La angustiante espera de los familiares de las víctimas
Buena parte de las víctimas mortales son de origen latino, como se desprende de la lista que publicó ayer el Ayuntamiento de la ciudad.
Orlando. A las puertas del centro social Beardall, una de las dos instalaciones habilitadas para los familiares de los asistentes a la discoteca de Orlando donde anteayer se produjo el peor atentado en Estados Unidos desde el 11-S, había una duda constante: si hablar en presente o en pasado sobre las personas desaparecidas. Convivían la incertidumbre ante la posible muerte del familiar y la esperanza de que haya sobrevivido. Y de vez en cuando, llegaba el dolor extremo: personas que salían completamente desoladas o atónitas tras comunicárseles que su ser querido había fallecido. La mayoría de los asistentes al centro social eran de Puerto Rico, que tiene una extensa colonia en la ciudad. Buena parte de las víctimas mortales son de origen latino, como se desprende de la lista que publicó ayer el Ayuntamiento de la ciudad. Tenían entre 20 y 50 años, y entre ellos había estudiantes de Farmacia, agentes de seguridad de la discoteca, trabajadores del parque de atracciones Universal o de una agencia de viajes. El club Pulse, popular en la comunidad gay, celebraba el domingo su "noche latina".Maribel Mejía, de 42 años, nacida en República Dominicana, criada en Puerto Rico y quien vive desde pequeña en Florida, tiene 10 amigos que asistieron a la discoteca.

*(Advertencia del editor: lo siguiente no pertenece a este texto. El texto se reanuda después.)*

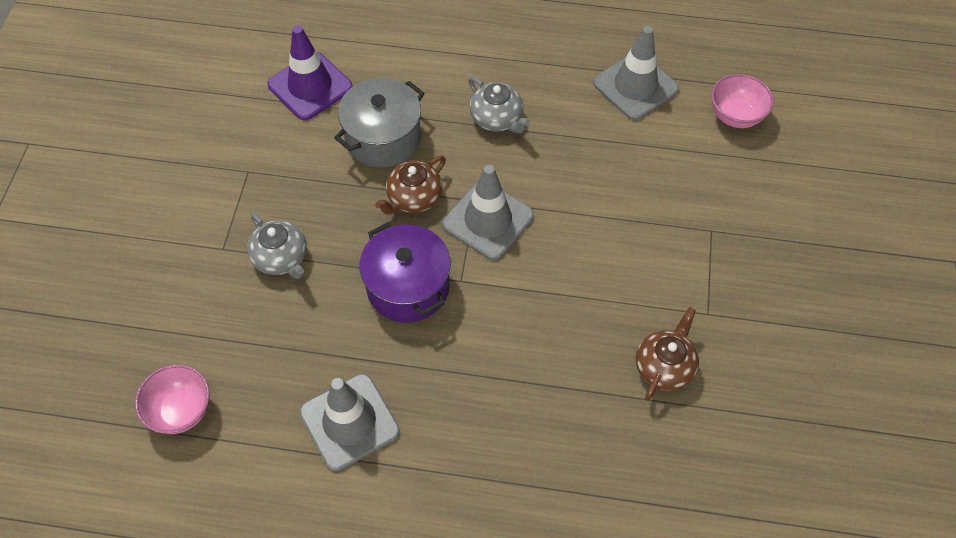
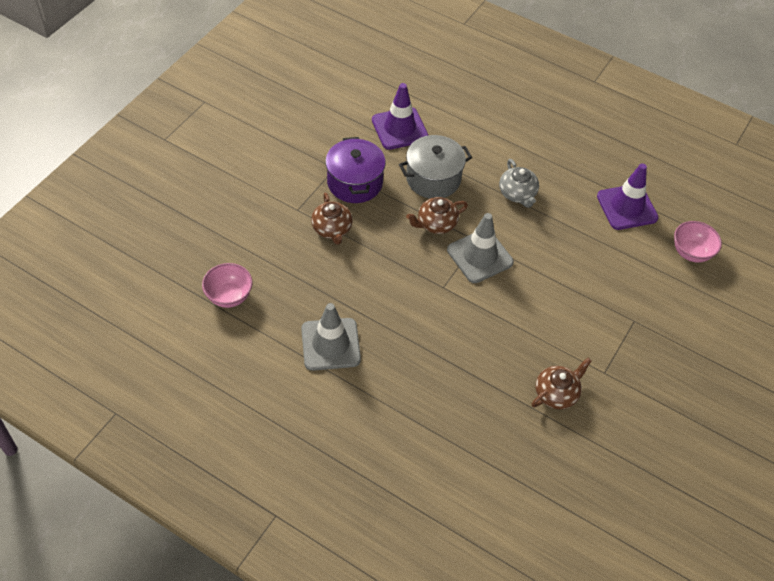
camera: 20 degrees right, 5 degrees down
(281, 258) = (332, 229): grey teapot -> brown teapot
(408, 287) = (406, 278): purple pot -> purple pot (355, 183)
(635, 86) = (627, 207): grey traffic cone -> purple traffic cone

Ella acudió junto con ellos, como suele hacer los sábados junto con su esposa. Pero estuvo poco tiempo: un mal presagio hizo que se fuera pronto. Uno de sus amigos está muerto. Del resto, no sabe nada. Su amigo muerto se llamaba Eric Ortiz, un treintañero puertorriqueño que trabajaba en una tienda de regalos de cumpleaños. "Era un muchacho muy alegre, le gustaba mucho salir, compartíamos muchas comidas en casa".Karina, puertorriqueña de 40 años, buscaba a su hermano, de 25, que trabajaba en una inmobiliaria. "Le gustaba la música, le gustaba bailar, una persona muy buena, tiene un buen corazón. Yo tengo fe que si no está vivo, el señor lo tenga en su gloria. Uno sigue teniendo fe hasta lo último".